Use Ok to test your code:

``python3 ok -q long_paths``

## Complexity

### Q15: Determining Complexity

Use Ok to test your knowledge with the following questions:

``python3 ok -q wwpd-complexity -u``

Be sure to ask a member of course staff if you don't understand the correct answer!

What is the order of growth of `is_prime` in terms of `n`?

``````def is_prime(n):
for i in range(2, n):
if n % i == 0:
return False
return True``````
Linear Θ(n).

Explanation: In the worst case, n is prime, and we have to execute the loop n - 2 times. Each iteration takes constant time (one conditional check and one return statement). Therefore, the total time is (n - 2) x constant, or simply linear.

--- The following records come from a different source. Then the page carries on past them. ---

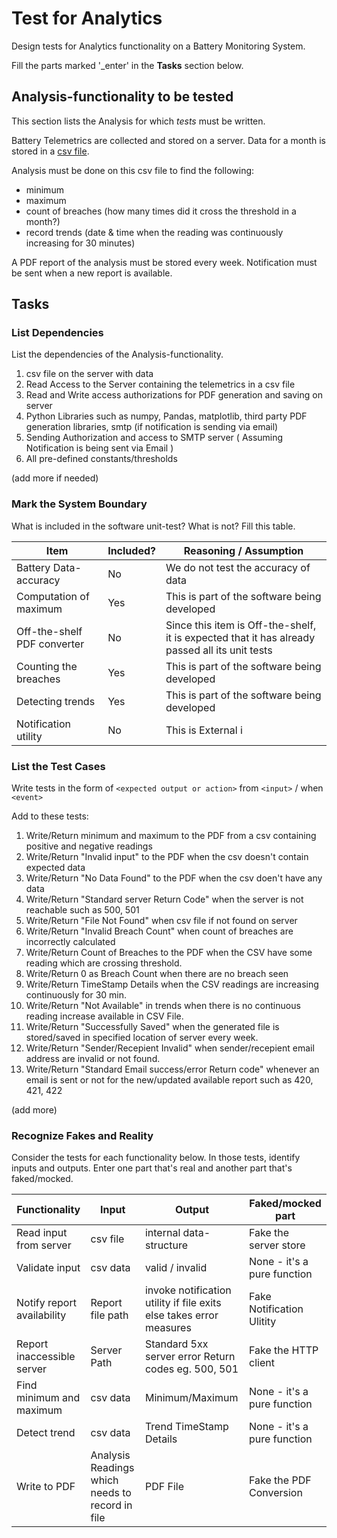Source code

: # Test for Analytics

Design tests for Analytics functionality on a Battery Monitoring System.

Fill the parts marked '_enter' in the **Tasks** section below.

## Analysis-functionality to be tested

This section lists the Analysis for which _tests_ must be written.

Battery Telemetrics are collected and stored on a server.
Data for a month is stored in a [csv file](https://en.wikipedia.org/wiki/Comma-separated_values).

Analysis must be done on this csv file to find the following:
- minimum
- maximum
- count of breaches (how many times did it cross the threshold in a month?)
- record trends (date & time when the reading was continuously increasing for 30 minutes)

A PDF report of the analysis must be stored every week.
Notification must be sent when a new report is available.

## Tasks

### List Dependencies

List the dependencies of the Analysis-functionality.

1. csv file on the server with data
2. Read Access to the Server containing the telemetrics in a csv file
3. Read and Write access authorizations for PDF generation and saving on server 
4. Python Libraries such as numpy, Pandas, matplotlib, third party PDF generation libraries, smtp (if notification is sending via email)
5. Sending Authorization and access to SMTP server ( Assuming Notification is being sent via Email )
6. All pre-defined constants/thresholds

(add more if needed)

### Mark the System Boundary

What is included in the software unit-test? What is not? Fill this table.

| Item                      | Included?     | Reasoning / Assumption
|---------------------------|---------------|---
Battery Data-accuracy       | No            | We do not test the accuracy of data
Computation of maximum      | Yes           | This is part of the software being developed
Off-the-shelf PDF converter | No            | Since this item is Off-the-shelf, it is expected that it has already passed all its unit tests 
Counting the breaches       | Yes           | This is part of the software being developed
Detecting trends            | Yes           | This is part of the software being developed
Notification utility        | No            | This is External i

### List the Test Cases

Write tests in the form of `<expected output or action>` from `<input>` / when `<event>`

Add to these tests:

1. Write/Return minimum and maximum to the PDF from a csv containing positive and negative readings
2. Write/Return "Invalid input" to the PDF when the csv doesn't contain expected data
3. Write/Return "No Data Found" to the PDF when the csv doen't have any data
4. Write/Return "Standard server Return Code" when the server is not reachable such as 500, 501
5. Write/Return "File Not Found" when csv file if not found on server
6. Write/Return "Invalid Breach Count" when count of breaches are incorrectly calculated
7. Write/Return Count of Breaches to the PDF when the CSV have some reading which are crossing threshold.
8. Write/Return 0 as Breach Count when there are no breach seen
9. Write/Return TimeStamp Details when the CSV readings are increasing continuously for 30 min.
10. Write/Return "Not Available" in trends when there is no continuous reading increase available in CSV File.
11. Write/Return "Successfully Saved" when the generated file is stored/saved in specified location of server every week.
12. Write/Return "Sender/Recepient Invalid" when sender/recepient email address are invalid or not found. 
13. Write/Return "Standard Email success/error Return code" whenever an email is sent or not for the new/updated available report such as 420, 421, 422

(add more)

### Recognize Fakes and Reality

Consider the tests for each functionality below.
In those tests, identify inputs and outputs.
Enter one part that's real and another part that's faked/mocked.

| Functionality            | Input        | Output                      | Faked/mocked part
|--------------------------|--------------|-----------------------------|---
Read input from server     | csv file     | internal data-structure     | Fake the server store
Validate input             | csv data     | valid / invalid             | None - it's a pure function
Notify report availability | Report file path | invoke notification utility if file exits else takes error measures               | Fake Notification Ulitity
Report inaccessible server | Server Path  | Standard 5xx server error Return codes eg. 500, 501                    | Fake the HTTP client
Find minimum and maximum   | csv data     | Minimum/Maximum             | None - it's a pure function
Detect trend               | csv data     | Trend TimeStamp Details     | None - it's a pure function
Write to PDF               | Analysis Readings which needs to record in file     | PDF File                    | Fake the PDF Conversion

What is the order of growth of `bar` in terms of `n`?

``````def bar(n):
i, sum = 1, 0
while i <= n:
sum += biz(n)
i += 1
return sum

def biz(n):
i, sum = 1, 0
while i <= n:
sum += i**3
i += 1
return sum``````
Explanation: The body of the while loop in `bar` is executed n times. Each iteration, one call to `biz(n)` is made. Note that n never changes, so this call takes the same time to run each iteration. Taking a look at `biz`, we see that there is another while loop. Be careful to note that although the term being added to `sum` is cubed (`i**3`), `i` itself is only incremented by 1 in each iteration. This tells us that this while loop also executes n times, with each iteration taking constant time , so the total time of `biz(n)` is n x constant, or linear. Knowing the runtime of linear, we can conclude that each iteration of the while loop in `bar` is linear. Therefore, the total runtime of `bar(n)` is quadratic.